O elevado peso de um cadáver

O primeiro-ministro é um homem de grande capacidade política, mas não haverá talento político que valha. João Galamba é, hoje, um cadáver político…

por Francisco Gonçalves

Em dezembro de 2001, na sequência dos maus resultados nas eleições autárquicas, o primeiro-ministro, António Guterres, pediu a demissão. Disse, nessa noite, que «com inteira lucidez, devo reconhecer que se nada fizesse (…) o país cairia, inevitavelmente, num pântano político».

Não sei o que o atual Secretário-Geral das Nações Unidas pensará do estado atual da política portuguesa, mas ‘com inteira lucidez’, certamente reconheceria que, se não estamos no pântano, estaremos muito próximos disso.

A Comissão Parlamentar de Inquérito da TAP (CPI), constituída para escalpelizar o desempenho da companhia nos últimos anos, está transformada no mais degradante espetáculo que o País político conheceu, desde que há memória. Um ministro que ameaça o seu adjunto de lhe dar um soco, fazendo fé no que este disse na CPI, é um monumento à miséria moral na política.

Escrevi, numa crónica de algumas semanas, que António Costa tinha tido uma demonstração de força, ao manter o seu ministro das infraestruturas, mas que a mesma era uma vitória de Pirro. Aqui está o resultado da sua posição de força: amarrou-se politicamente a João Galamba e, consequentemente, a tudo quanto viria a público sobre este na CPI.

Colocado entre a espada (manter João Galamba) e a parede (ceder ao Presidente da República), António Costa escolheu a espada. Porém, impõe-se fazer a mesmíssima pergunta que os demais portugueses: o atual ministro das Infraestruturas tem condições políticas e, até, estabilidade emocional, para ser governante?

Com a CPI a decorrer, e empenhado que estará para contar ‘a sua verdade’ sobre os acontecimentos, continuará a acompanhar devidamente o dossier da privatização da TAP? E como fica o novo aeroporto, o ministro tem acompanhado a evolução dos estudos? Já agora, na ferrovia, grande aposta do Governo, o ministro – para além da visita desta semana, tem acompanhado os trabalhos das Infraestruturas de Portugal? E, por fim, os portos e a estratégia destes na política do mar, o ministro tem reunido com o ministro da Economia e do Mar? Nesse âmbito, tomou alguma decisão relativa à constituição dos grupos de trabalho para a descentralização das áreas em domínio portuário sem utilização para essa atividade?

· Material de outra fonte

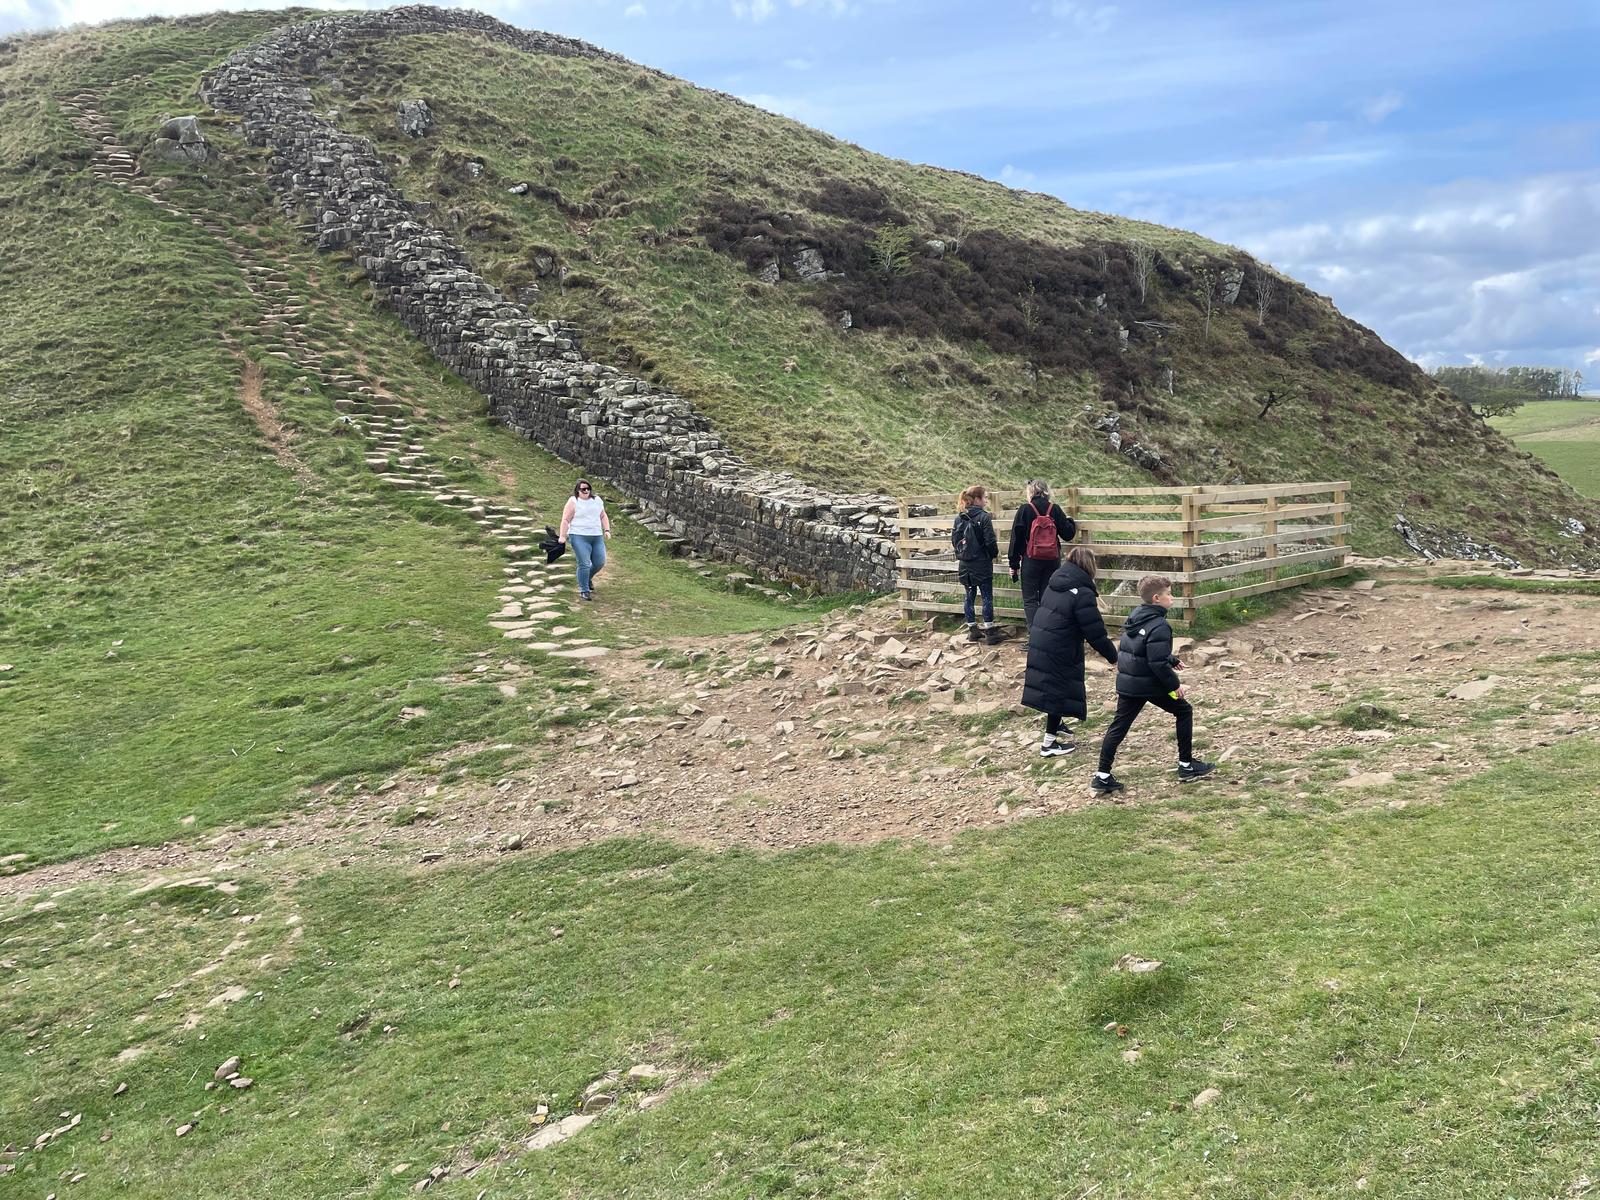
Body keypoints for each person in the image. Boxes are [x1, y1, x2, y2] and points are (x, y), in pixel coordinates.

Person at [1091, 575, 1216, 794]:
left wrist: (1171, 659)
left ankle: (1102, 776)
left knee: (1118, 727)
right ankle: (1186, 766)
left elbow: (1144, 650)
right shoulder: (1160, 625)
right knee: (1184, 710)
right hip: (1148, 684)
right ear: (1157, 598)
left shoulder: (1136, 616)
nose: (1172, 597)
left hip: (1130, 682)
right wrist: (1173, 686)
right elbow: (1156, 662)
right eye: (1169, 594)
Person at [1020, 547, 1118, 757]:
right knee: (1057, 690)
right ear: (1089, 566)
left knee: (1052, 687)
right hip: (1059, 648)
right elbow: (1095, 632)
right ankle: (1049, 744)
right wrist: (1113, 656)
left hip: (1043, 641)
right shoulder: (1081, 592)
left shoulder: (1057, 581)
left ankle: (1058, 724)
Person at [1007, 480, 1077, 633]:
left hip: (1031, 560)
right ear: (1046, 492)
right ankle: (1048, 634)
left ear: (1030, 492)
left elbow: (1016, 539)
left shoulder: (1025, 510)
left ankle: (1035, 636)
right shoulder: (1055, 509)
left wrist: (1014, 564)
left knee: (1030, 600)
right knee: (1048, 599)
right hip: (1052, 560)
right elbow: (1068, 534)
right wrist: (1070, 521)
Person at [952, 485, 1002, 644]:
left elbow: (954, 541)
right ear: (977, 499)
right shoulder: (984, 517)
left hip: (965, 564)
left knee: (969, 595)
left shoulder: (959, 517)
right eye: (985, 498)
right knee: (986, 596)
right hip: (981, 563)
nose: (986, 501)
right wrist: (993, 554)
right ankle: (990, 632)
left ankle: (972, 630)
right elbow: (990, 541)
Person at [558, 478, 611, 601]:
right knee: (584, 563)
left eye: (588, 488)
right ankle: (584, 590)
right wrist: (562, 536)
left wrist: (607, 530)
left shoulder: (597, 500)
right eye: (583, 489)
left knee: (600, 562)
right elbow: (565, 520)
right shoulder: (573, 501)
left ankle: (587, 578)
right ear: (577, 490)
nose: (586, 491)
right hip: (578, 536)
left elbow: (603, 515)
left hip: (596, 536)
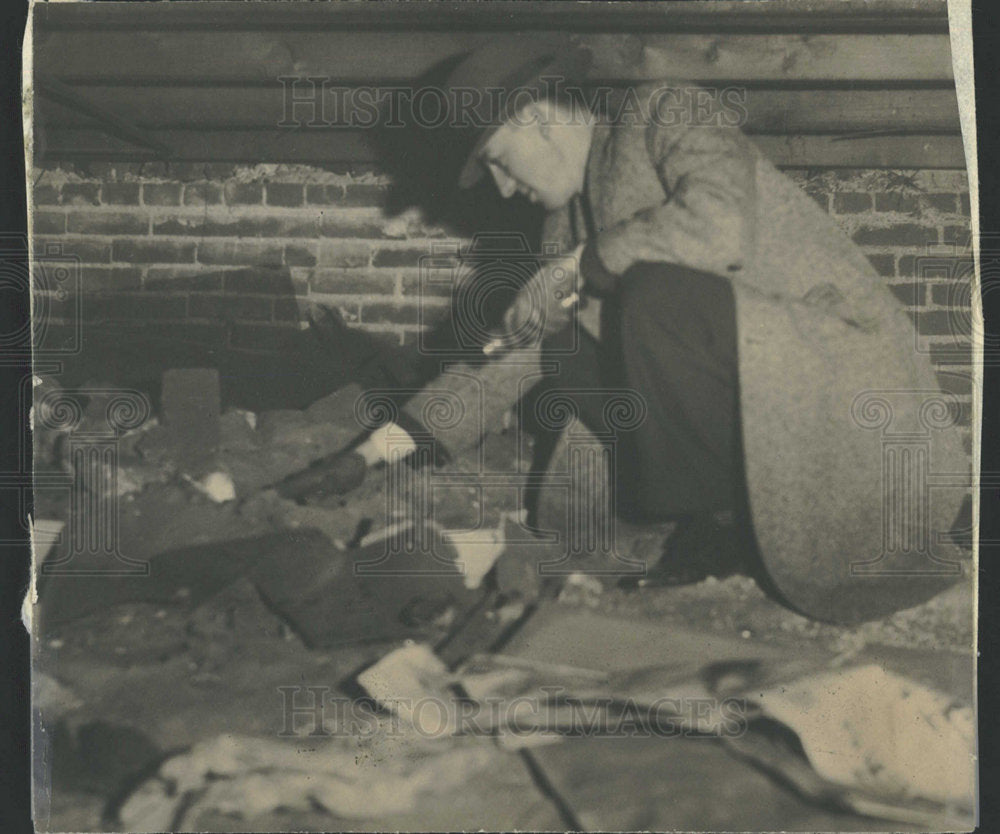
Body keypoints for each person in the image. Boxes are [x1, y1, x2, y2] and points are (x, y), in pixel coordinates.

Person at [283, 39, 971, 624]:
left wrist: (579, 268)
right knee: (563, 340)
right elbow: (506, 361)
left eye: (497, 158)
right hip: (759, 404)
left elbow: (717, 229)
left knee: (650, 293)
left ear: (538, 118)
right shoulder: (565, 229)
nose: (499, 187)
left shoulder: (666, 111)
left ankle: (711, 531)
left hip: (840, 391)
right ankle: (699, 526)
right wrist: (371, 453)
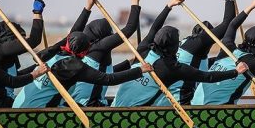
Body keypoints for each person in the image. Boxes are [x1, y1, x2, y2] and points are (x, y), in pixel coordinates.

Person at [111, 0, 248, 107]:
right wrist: (236, 72)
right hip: (173, 104)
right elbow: (208, 77)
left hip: (115, 106)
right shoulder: (171, 67)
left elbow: (154, 29)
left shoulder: (143, 49)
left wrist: (168, 6)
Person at [12, 31, 153, 108]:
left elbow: (107, 73)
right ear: (85, 53)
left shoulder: (48, 55)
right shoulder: (75, 66)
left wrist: (87, 7)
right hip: (36, 111)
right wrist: (140, 70)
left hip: (17, 106)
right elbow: (108, 79)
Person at [69, 0, 142, 106]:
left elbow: (105, 73)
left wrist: (88, 7)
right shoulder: (99, 49)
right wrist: (135, 1)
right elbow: (129, 29)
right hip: (89, 107)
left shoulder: (83, 51)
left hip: (77, 104)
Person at [167, 0, 238, 105]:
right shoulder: (200, 42)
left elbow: (203, 64)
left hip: (169, 98)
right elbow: (227, 25)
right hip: (182, 103)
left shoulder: (185, 45)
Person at [0, 0, 46, 108]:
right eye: (20, 39)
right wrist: (37, 13)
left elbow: (14, 76)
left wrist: (38, 67)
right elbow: (34, 40)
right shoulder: (2, 50)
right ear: (12, 38)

Como se percebe do parágrafo anterior, os trabalhos deste ministro são muitos e difíceis, aos quais não pode ser dada a atenção devida. Todos aqueles temas são de superior importância para o interesse nacional. A gestão dos mesmos, boa ou má, é da competência direta do Ministro das Infraestruturas. Todavia, após a decisão de manter o ministro no Governo, a responsabilidade maior é, agora, de António Costa.

O primeiro-ministro é um homem de grande capacidade política, mas não haverá talento político que valha, perante a novela que temos vindo a assistir. João Galamba é, hoje, um cadáver político, que pesa muito a António Costa, ao Governo e ao seu partido.

Sabemos como os cadáveres, se não têm o tratamento adequado, conspurcam tudo à sua volta. Assim está o primeiro-ministro: amarrou-se a um cadáver, que não tem onde colocar. Quanto mais tempo o carregar, maior a putrefação que todos sentimos.